* Records for the task:
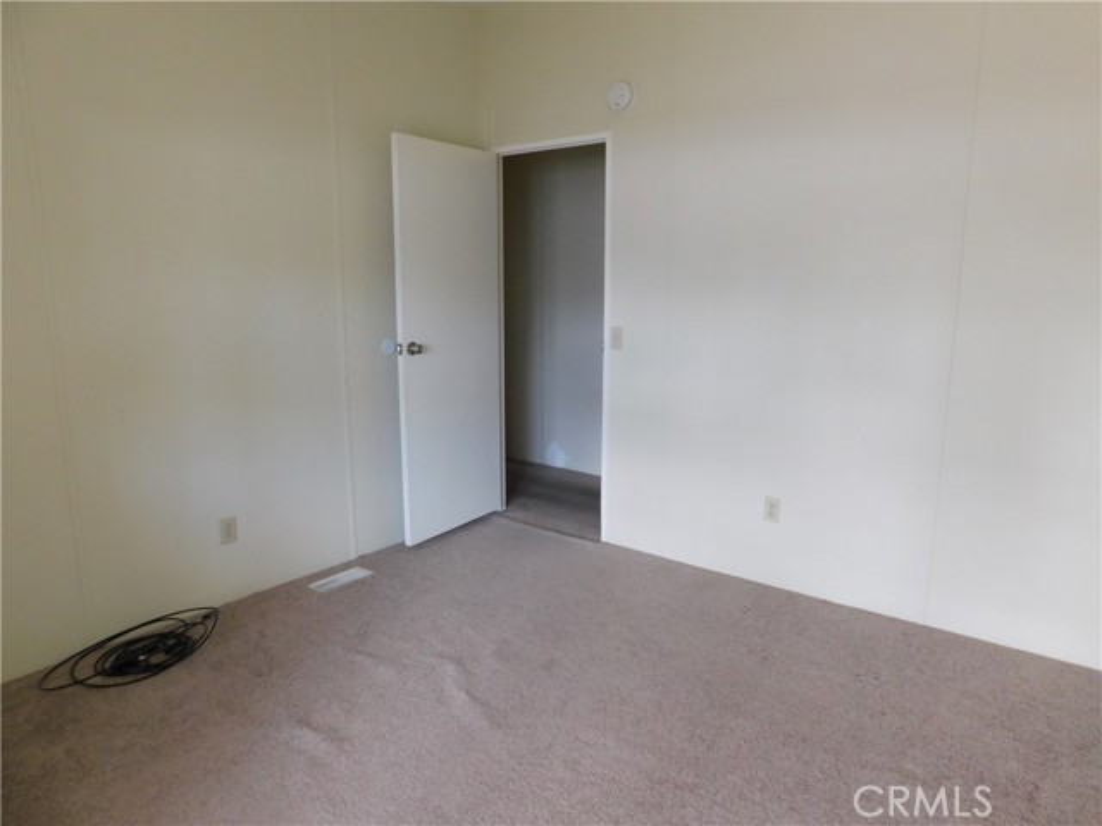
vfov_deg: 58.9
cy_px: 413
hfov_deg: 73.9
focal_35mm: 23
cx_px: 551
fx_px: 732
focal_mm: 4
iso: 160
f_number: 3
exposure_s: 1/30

* Instructions to follow:
Without carrying over any pictures, retype the records above exactly.

* Solution to the problem:
vfov_deg: 58.9
cy_px: 413
hfov_deg: 73.9
focal_35mm: 23
cx_px: 551
fx_px: 732
focal_mm: 4
iso: 160
f_number: 3
exposure_s: 1/30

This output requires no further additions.